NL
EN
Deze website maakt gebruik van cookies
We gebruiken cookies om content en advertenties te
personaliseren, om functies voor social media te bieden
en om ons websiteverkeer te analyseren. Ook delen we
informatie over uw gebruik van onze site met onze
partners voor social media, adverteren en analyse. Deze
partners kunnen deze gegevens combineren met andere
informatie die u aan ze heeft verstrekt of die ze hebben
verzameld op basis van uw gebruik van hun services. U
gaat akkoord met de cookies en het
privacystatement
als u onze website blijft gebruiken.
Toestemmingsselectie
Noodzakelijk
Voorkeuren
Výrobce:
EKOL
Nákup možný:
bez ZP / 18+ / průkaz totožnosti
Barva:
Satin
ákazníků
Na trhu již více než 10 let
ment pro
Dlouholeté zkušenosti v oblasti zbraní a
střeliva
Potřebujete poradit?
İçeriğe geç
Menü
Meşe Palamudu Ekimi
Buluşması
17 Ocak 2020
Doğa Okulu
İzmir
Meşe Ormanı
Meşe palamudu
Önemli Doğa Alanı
——
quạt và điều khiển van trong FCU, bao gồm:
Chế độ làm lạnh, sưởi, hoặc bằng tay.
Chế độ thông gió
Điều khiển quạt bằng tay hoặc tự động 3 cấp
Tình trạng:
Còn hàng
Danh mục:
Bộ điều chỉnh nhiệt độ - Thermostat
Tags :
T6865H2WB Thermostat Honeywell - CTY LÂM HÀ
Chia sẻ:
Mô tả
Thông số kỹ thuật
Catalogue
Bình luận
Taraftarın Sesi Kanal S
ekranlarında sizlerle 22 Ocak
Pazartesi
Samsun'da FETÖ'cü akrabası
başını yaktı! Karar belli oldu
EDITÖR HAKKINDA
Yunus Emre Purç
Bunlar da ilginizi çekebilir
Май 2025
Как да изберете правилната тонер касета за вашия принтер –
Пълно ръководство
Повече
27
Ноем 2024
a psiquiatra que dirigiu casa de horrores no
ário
——
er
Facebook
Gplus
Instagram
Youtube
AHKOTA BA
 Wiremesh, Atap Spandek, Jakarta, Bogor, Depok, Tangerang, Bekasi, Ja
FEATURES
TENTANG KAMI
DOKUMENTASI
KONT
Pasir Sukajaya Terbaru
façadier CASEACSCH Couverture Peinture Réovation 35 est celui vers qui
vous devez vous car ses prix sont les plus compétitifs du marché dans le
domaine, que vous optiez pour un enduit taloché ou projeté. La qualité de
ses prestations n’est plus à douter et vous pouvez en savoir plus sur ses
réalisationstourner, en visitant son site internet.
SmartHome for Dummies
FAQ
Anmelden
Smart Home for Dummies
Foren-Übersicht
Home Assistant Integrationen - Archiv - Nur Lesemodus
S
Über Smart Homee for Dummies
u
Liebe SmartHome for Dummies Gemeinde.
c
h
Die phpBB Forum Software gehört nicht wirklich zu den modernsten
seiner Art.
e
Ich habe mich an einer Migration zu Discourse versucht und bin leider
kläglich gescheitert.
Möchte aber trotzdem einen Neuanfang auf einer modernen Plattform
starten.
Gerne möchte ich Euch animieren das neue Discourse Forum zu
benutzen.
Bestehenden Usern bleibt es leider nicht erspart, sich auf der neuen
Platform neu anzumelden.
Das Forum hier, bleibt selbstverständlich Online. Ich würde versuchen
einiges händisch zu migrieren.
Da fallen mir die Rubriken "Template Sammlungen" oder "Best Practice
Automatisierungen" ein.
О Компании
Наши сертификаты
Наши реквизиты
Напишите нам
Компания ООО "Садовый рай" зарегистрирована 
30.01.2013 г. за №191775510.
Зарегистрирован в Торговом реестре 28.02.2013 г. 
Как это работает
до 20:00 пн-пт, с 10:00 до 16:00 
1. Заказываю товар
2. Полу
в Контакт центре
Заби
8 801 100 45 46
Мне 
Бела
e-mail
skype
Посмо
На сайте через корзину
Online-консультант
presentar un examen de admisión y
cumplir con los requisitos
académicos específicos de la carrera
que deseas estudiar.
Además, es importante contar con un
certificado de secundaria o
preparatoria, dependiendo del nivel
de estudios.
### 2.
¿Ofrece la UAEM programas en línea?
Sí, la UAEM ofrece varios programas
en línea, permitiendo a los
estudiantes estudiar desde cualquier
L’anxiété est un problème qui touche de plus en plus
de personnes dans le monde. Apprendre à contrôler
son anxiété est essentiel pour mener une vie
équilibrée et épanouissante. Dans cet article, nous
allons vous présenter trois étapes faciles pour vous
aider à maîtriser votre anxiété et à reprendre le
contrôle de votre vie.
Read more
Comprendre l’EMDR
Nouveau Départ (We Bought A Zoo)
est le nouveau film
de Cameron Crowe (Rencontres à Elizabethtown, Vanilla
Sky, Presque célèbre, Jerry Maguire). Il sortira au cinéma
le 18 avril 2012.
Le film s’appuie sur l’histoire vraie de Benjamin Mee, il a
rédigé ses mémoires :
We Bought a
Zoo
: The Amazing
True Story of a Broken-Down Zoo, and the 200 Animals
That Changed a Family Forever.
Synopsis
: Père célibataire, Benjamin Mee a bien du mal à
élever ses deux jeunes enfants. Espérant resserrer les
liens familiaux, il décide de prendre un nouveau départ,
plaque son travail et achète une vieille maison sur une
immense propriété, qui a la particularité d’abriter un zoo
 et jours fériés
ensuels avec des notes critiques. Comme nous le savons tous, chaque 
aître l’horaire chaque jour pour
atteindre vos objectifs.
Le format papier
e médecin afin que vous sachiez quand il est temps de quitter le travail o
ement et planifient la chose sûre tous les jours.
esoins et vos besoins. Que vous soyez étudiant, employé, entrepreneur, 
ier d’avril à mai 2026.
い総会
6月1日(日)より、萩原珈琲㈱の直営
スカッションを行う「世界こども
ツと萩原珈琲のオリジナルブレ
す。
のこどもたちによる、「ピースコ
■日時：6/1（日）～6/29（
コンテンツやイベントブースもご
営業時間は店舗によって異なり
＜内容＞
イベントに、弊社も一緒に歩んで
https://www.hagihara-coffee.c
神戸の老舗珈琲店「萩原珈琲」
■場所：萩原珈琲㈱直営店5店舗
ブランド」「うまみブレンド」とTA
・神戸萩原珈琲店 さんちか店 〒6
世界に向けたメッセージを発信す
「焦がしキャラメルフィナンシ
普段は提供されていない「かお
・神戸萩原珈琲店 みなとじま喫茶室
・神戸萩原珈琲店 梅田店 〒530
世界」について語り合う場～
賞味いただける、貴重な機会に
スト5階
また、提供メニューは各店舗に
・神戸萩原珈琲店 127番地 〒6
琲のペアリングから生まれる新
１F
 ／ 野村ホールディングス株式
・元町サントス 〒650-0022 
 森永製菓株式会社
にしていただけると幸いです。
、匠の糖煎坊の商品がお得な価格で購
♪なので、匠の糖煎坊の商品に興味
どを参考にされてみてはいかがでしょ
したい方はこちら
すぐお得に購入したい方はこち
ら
——
• INSTRUCTIONS FOR THE TASK:
Beginning at the line above that contains "en línea, permitiendo a los", return each line exactly through the line that contains "équilibrée et épanouissante.", and no others.

• COMPLETED TASK:
en línea, permitiendo a los
estudiantes estudiar desde cualquier
L’anxiété est un problème qui touche de plus en plus
de personnes dans le monde. Apprendre à contrôler
son anxiété est essentiel pour mener une vie
équilibrée et épanouissante. Dans cet article, nous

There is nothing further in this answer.